Modulated interlayer exciton properties in a two-dimensional moiré crystal

Twisted van der Waals heterostructures and the corresponding superlattices, moiré superlattices, are remarkable material platforms, in which electron interactions and excited-state properties can be engineered. Particularly, the band offsets between adjacent layers can separate excited electrons and holes, forming interlayer excitons that exhibit unique optical properties. In this work, we employ the first-principles GW-Bethe-Salpeter equation method to calculate quasiparticle band gaps, interlayer excitons, and their modulated excited-state properties in twisted $\mathrm{MoS}{\mathrm{e}}_2/\mathrm{WS}{\mathrm{e}}_2$ bilayers that are of broad interest currently. In addition to achieving good agreement with the measured interlayer exciton energies, we predict a more than 100-meV lateral quantum confinement on quasiparticle energies and interlayer exciton energies, guiding the effort on searching for localized quantum emitters and simulating the Hubbard model in two-dimensional twisted structures.

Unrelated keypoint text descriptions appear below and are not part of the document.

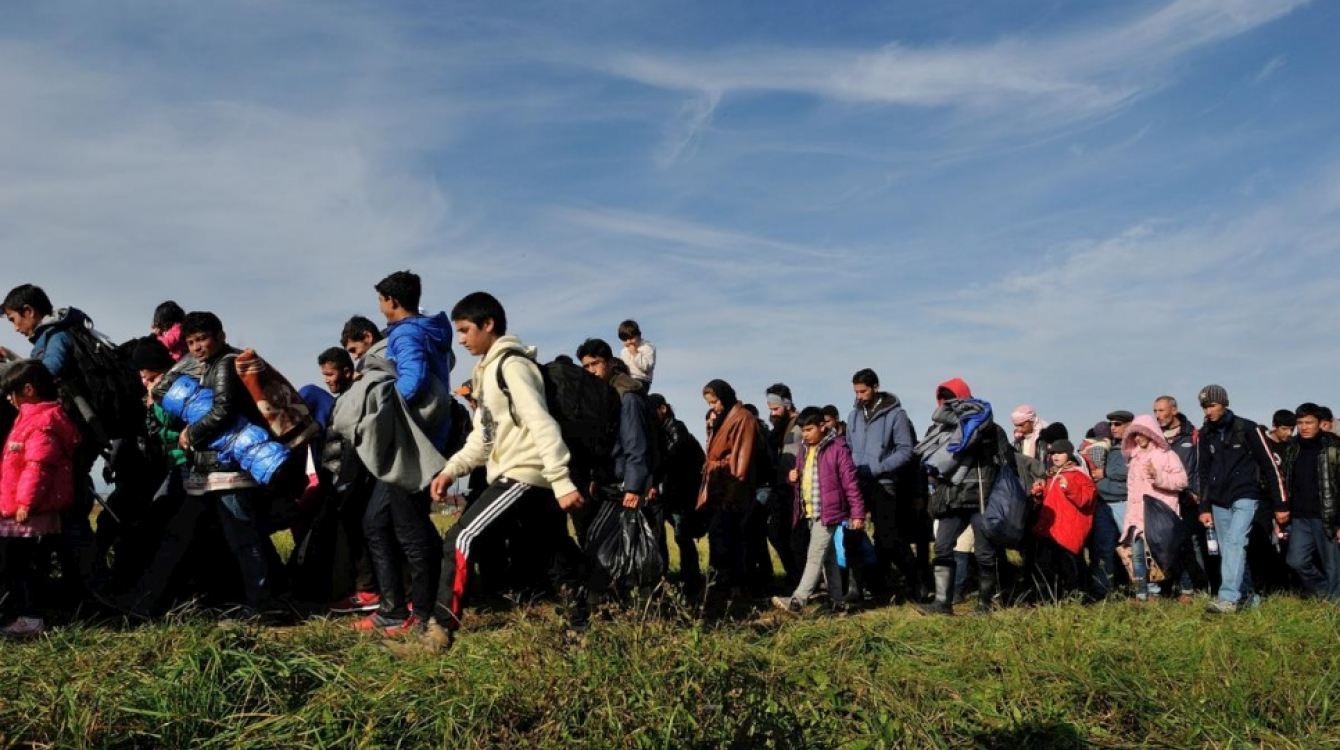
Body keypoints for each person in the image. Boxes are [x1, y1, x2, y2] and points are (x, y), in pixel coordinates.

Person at [394, 292, 589, 654]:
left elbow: (539, 421)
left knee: (460, 538)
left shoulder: (513, 366)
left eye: (466, 330)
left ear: (489, 325)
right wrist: (451, 470)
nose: (462, 338)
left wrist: (561, 479)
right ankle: (581, 631)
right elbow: (484, 438)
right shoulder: (486, 372)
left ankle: (438, 633)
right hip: (524, 476)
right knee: (555, 554)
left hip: (524, 474)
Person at [352, 271, 454, 636]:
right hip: (417, 441)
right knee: (376, 523)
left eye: (380, 300)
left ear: (391, 301)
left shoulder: (408, 333)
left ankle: (423, 613)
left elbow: (413, 380)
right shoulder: (427, 332)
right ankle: (394, 608)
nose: (379, 307)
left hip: (411, 446)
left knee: (410, 532)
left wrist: (380, 413)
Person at [913, 377, 1013, 615]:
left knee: (984, 553)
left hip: (982, 498)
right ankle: (942, 603)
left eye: (952, 398)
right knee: (943, 546)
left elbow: (1006, 462)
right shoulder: (937, 431)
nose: (949, 404)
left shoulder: (989, 428)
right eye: (944, 399)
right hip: (952, 498)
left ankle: (985, 605)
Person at [0, 361, 82, 637]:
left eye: (11, 393)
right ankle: (26, 612)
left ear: (28, 390)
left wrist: (26, 503)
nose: (9, 399)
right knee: (22, 564)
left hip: (30, 514)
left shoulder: (41, 423)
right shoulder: (32, 418)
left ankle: (30, 617)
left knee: (22, 566)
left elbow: (38, 467)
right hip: (26, 511)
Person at [576, 338, 659, 601]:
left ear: (610, 363)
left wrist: (634, 486)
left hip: (625, 484)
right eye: (586, 366)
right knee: (609, 544)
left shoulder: (627, 395)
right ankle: (619, 597)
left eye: (596, 364)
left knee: (632, 544)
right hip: (608, 482)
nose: (591, 370)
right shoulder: (602, 395)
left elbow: (636, 444)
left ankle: (642, 600)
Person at [1196, 385, 1287, 614]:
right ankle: (1247, 596)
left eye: (1212, 405)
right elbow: (1203, 473)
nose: (1208, 411)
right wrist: (1204, 506)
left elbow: (1270, 466)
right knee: (1230, 550)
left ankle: (1227, 598)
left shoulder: (1248, 428)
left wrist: (1281, 503)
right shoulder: (1205, 433)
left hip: (1246, 494)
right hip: (1218, 499)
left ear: (1224, 403)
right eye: (1204, 407)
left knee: (1236, 542)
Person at [771, 407, 866, 615]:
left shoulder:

Moreover, we find that the optical dipole oscillator strength and radiative lifetime of interlayer excitons are modulated by a few orders of magnitude across moiré supercells, highlighting the potential of using moiré crystals to engineer exciton properties for optoelectronic applications.

Figure 1

The schematic plots of two main types of twisting $\mathrm{MoS}{\mathrm{e}}_2/\mathrm{WS}{\mathrm{e}}_2$ bilayer heterostructures. (a) is the H-type twisting structure rotated from the AA′ stacking style, and (b) is the R-type twisting structure rotated from the AA stacking style. Six local stacking styles are identified and amplified with top and side views.

Figure 2

(a) Quasiparticle band structure of the $H_h^h$ twisted $\mathrm{MoS}{\mathrm{e}}_2/\mathrm{WS}{\mathrm{e}}_2$ bilayer. The energy of the top of valence band is set to be zero. The projected components of electronic states to those of $\mathrm{MoS}{\mathrm{e}}_2$ and $\mathrm{WS}{\mathrm{e}}_2$ are represented by different colors, respectively. (b1)–(b3 and (c1)–(c3) Optical absorption spectra [with (red) and without e-h (blue) interactions] of six identified local stacking styles in a $\mathrm{MoS}{\mathrm{e}}_2/\mathrm{WS}{\mathrm{e}}_2$ heterostructure. The energy of the interlayer exciton ($I{X}_0$) is marked by the black arrow. SOC is not included. A 13-meV smearing to spectral widths is applied.

Figure 3

(a) and (b) are optical oscillator strength of interlayer excitons at the six local sites with labeled stacking styles displayed on the logarithmic scale, respectively. (c) and (d) are the interpolated dipole oscillator strength of the H-type and R-type twisted $\mathrm{MoS}{\mathrm{e}}_2/\mathrm{WS}{\mathrm{e}}_2$ bilayers, respectively. The valley-dependent selection rules of interlayer excitons are marked in (a) and (b) according to Ref. [6].

Figure 4

Interlayer exciton wave functions of the $H_h^h$ and $H_h^M$ stacking styles. (a1) and (b1) are top views of the exciton wave functions. (a2) is the side view of the bright interlayer exciton. The electron (the cross) is fixed in the upper ($\mathrm{MoS}{\mathrm{e}}_2$) layer, and the hole wave function is plotted. The side panel is the integrated hole wave function. (a3) is the same exciton of (a2), but we fix the hole (the triangle) in the lower ($\mathrm{WS}{\mathrm{e}}_2$) layer and plot the electron wave function. The side panel is the integrated electron wave function. (b2) and (b3) are the similar plots for the dark interlayer exciton at the $H_h^M$ stacking style.

Figure 5

(a) Quasiparticle band structure of the $H_h^h$ twisted bilayer $\mathrm{MoS}{\mathrm{e}}_2/\mathrm{WS}{\mathrm{e}}_2$ heterostructure with SOC included. The energy of the top of valence band is set to be zero. The projected components to the $\mathrm{MoS}{\mathrm{e}}_2$ and $\mathrm{WS}{\mathrm{e}}_2$ are represented by different colors. (b) Schematic band alignment of the CBM and VBM for unstrained monolayer ($\mathrm{MoS}{\mathrm{e}}_2$ and $\mathrm{WS}{\mathrm{e}}_2$) and strained ones to match the lattice constant of heterostructures. The absolute band energies are DFT results.

Figure 6

(a) and (b) are energies of interlayer excitons at the six local sites H-type and R-type twisted $\mathrm{MoS}{\mathrm{e}}_2/\mathrm{WS}{\mathrm{e}}_2$ bilayers, respectively. (c) and (d) are the interpolated interlayer exciton energy of the H-type and R-type twisted bilayers, respectively. The lattice mismatch and SOC are included.